> _Work required_
Rewrite the listing below, swapping "photo" for "image" everywhere it appears and changing nothing else. Leave the pictures out of your answer.

> _Data entries_
-- START --
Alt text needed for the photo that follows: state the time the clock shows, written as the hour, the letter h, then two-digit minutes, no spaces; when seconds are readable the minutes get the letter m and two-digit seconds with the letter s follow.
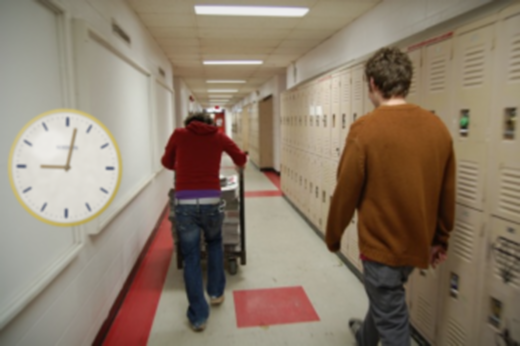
9h02
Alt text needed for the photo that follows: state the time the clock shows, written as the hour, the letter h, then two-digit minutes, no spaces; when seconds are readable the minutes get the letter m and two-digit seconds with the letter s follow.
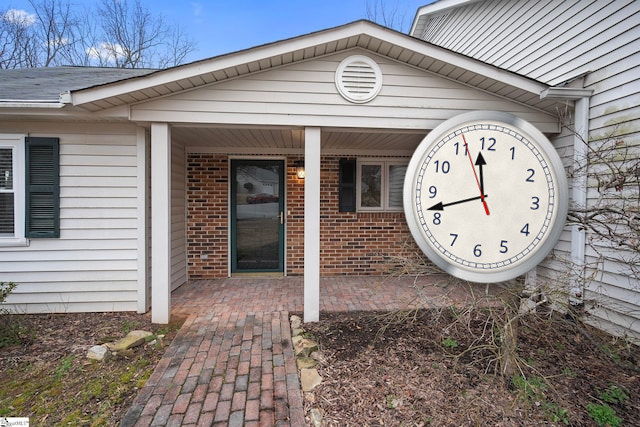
11h41m56s
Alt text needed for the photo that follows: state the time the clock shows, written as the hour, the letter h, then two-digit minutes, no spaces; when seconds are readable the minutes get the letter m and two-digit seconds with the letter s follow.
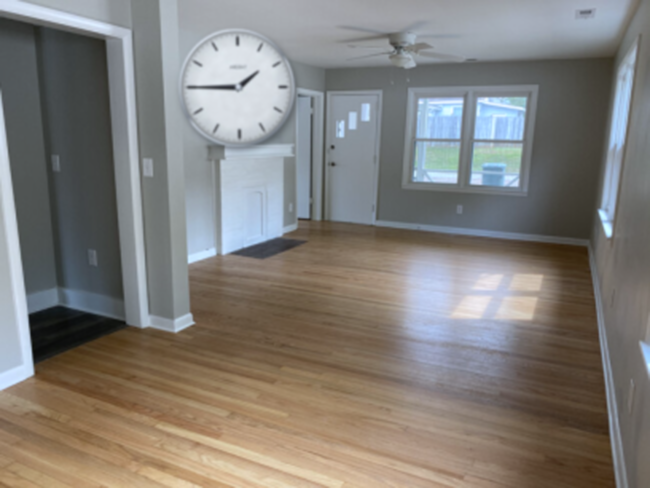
1h45
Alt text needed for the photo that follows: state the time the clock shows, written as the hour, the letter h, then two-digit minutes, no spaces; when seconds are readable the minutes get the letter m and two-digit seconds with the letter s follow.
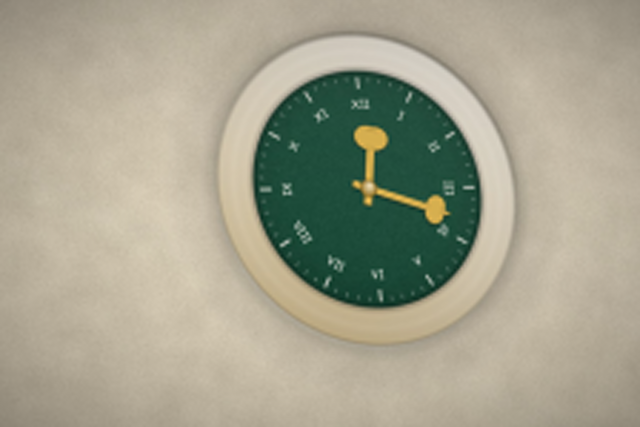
12h18
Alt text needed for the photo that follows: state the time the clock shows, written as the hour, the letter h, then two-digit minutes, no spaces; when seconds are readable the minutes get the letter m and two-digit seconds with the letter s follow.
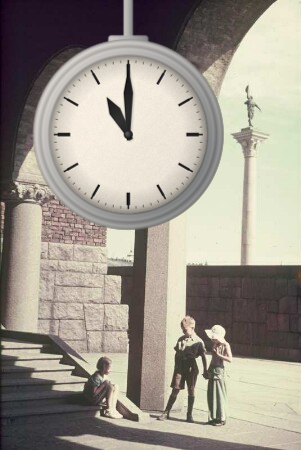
-- END --
> _Solution to this task_
Alt text needed for the image that follows: state the time the clock shows, written as the hour, the letter h, then two-digit minutes, no spaces; when seconds are readable the minutes get the letter m and two-digit seconds with the letter s follow.
9h02
Alt text needed for the image that follows: state the time the clock shows, written as the hour, the letter h, then two-digit minutes, no spaces; when seconds are readable the minutes get the letter m and two-digit seconds with the letter s follow.
11h41m56s
Alt text needed for the image that follows: state the time the clock shows, written as the hour, the letter h, then two-digit minutes, no spaces; when seconds are readable the minutes get the letter m and two-digit seconds with the letter s follow.
1h45
Alt text needed for the image that follows: state the time the clock shows, written as the hour, the letter h, then two-digit minutes, no spaces; when seconds are readable the minutes get the letter m and two-digit seconds with the letter s follow.
12h18
Alt text needed for the image that follows: state the time the clock shows, written as the hour, the letter h, then two-digit minutes, no spaces; when seconds are readable the minutes get the letter m and two-digit seconds with the letter s follow.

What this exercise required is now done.